We hooked a few rat reds, puppy drum, whiting, and a huge ray (25-30lb) with shrimp. I broke out my new Penn Squall in hopes of getting something large enough to test it and I got what I wanted, a fat 43" 38lb bull red (a pb for me). Cut whiting was the trick. She hit it less than 5 minutes after I set it out, just past the 2nd bar. Tons of birds working for hours about 200 yards off the beach too. I wish it was a little calmer and I had my yak!


----------



## [email protected] (Jan 14, 2005)

Congratulations!


----------



## spicyitalian (Jan 18, 2012)

Nice job!
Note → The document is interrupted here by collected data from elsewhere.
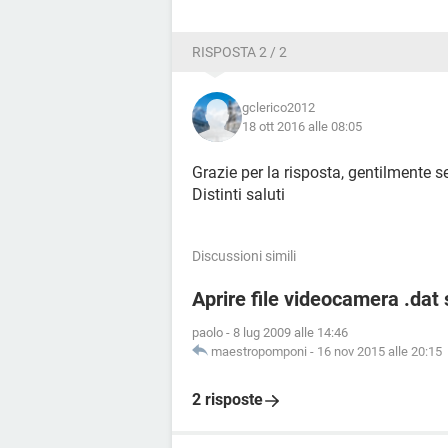
RISPOSTA 2 / 2
gclerico2012
18 ott 2016 alle 08:05
Grazie per la risposta, gentilmente 
Distinti saluti
Discussioni simili
Aprire file videocamera .dat
paolo
-
8 lug 2009 alle 14:46
maestropomponi
-
16 nov 2015 alle 20:15
2 risposte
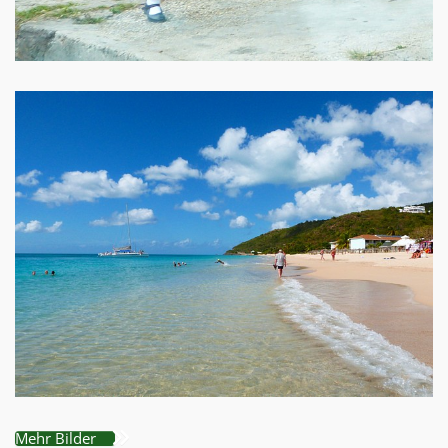
Mehr Bilder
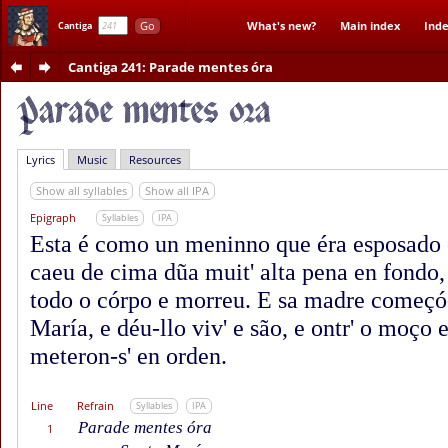
Go
What's new?
Main index
Inde
Cantiga
Cantiga 241
: Parade mentes óra
Lyrics
Music
Resources
Show all syllables
Show all IPA
Epigraph
Syllables
IPA
Esta é como un meninno que éra esposado
caeu de cima dũa muit' alta pena en fondo,
todo o córpo e morreu. E sa madre começó-
María, e déu-llo viv' e são, e ontr' o moço 
meteron-s' en orden.
Line
Refrain
Syllables
IPA
Parade mentes óra
1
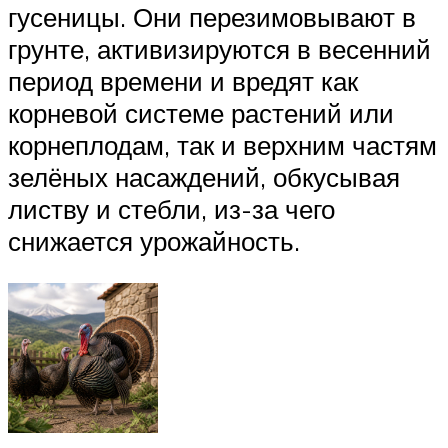
гусеницы. Они перезимовывают в
грунте, активизируются в весенний
период времени и вредят как
корневой системе растений или
корнеплодам, так и верхним частям
зелёных насаждений, обкусывая
листву и стебли, из-за чего
снижается урожайность.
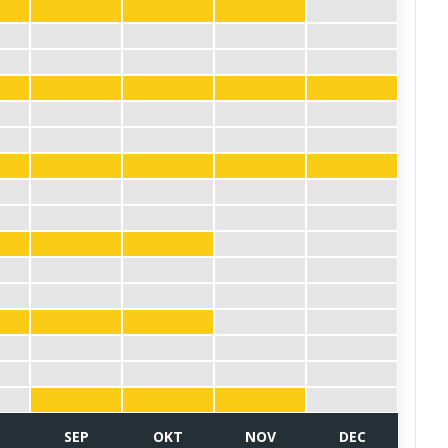
SEP
OKT
NOV
DEC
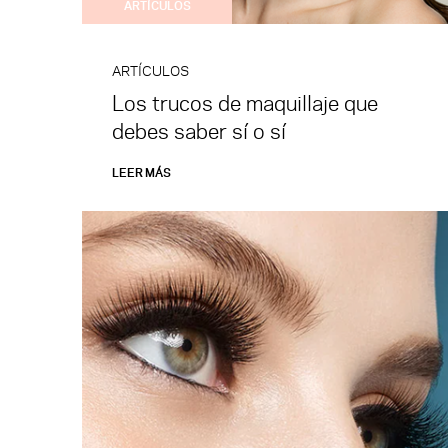
ARTÍCULOS
ARTÍCULOS
Los trucos de maquillaje que
debes saber sí o sí
LEER MÁS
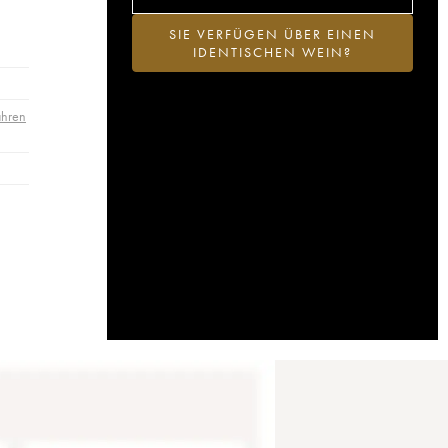
SIE VERFÜGEN ÜBER EINEN
IDENTISCHEN WEIN?
ahren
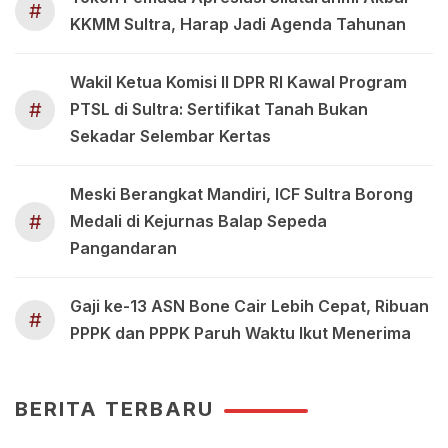
#
KKMM Sultra, Harap Jadi Agenda Tahunan
Wakil Ketua Komisi II DPR RI Kawal Program
#
PTSL di Sultra: Sertifikat Tanah Bukan
Sekadar Selembar Kertas
Meski Berangkat Mandiri, ICF Sultra Borong
#
Medali di Kejurnas Balap Sepeda
Pangandaran
Gaji ke-13 ASN Bone Cair Lebih Cepat, Ribuan
#
PPPK dan PPPK Paruh Waktu Ikut Menerima
BERITA TERBARU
I may have to head over to that side and check it out! I fished with cut whiting most of the day yesterday and caught sharks. The two sharpnose were the biggest I have ever caught at 32" and 39".


----------



## G Love (Apr 16, 2013)

Nice red!!


----------



## DANO (May 23, 2005)

Ya done good ! I will add, probably better than the circus at the M.O.B..
There are plenty of fish to be had on the beach front.


----------



## troutless (Feb 17, 2006)

Congrats on your pb Red.


----------



## Hot Diggy (Jan 27, 2013)

What's the M O B stand for


----------



## troutless (Feb 17, 2006)

The mouth of the Brazos River.


----------



## bigfost (Oct 11, 2004)

Very nice fish brother. Congrats.


----------



## TAMUscott (Feb 17, 2012)

Thanks guys! It was a blast to catch and my new Penn Squall on a Tiger Stick handled it nicely.


----------



## skooter2 (May 3, 2011)

The wife landed this 47 inch sow there last winter.


----------



## Justin_Smithey (Aug 26, 2011)

Very nice! what guy did you pull that ray out of?


----------



## Sharkhunter (May 22, 2004)

Justin_Smithey said:


> Very nice! *what guy did you pull that ray out of?[/*QUOTE]
> 
> That would be a sight for sore eyes!


----------



## Justin_Smithey (Aug 26, 2011)

**GUT.. Lol!


----------



## TAMUscott (Feb 17, 2012)

I caught the ray on the backside of the second bar.


----------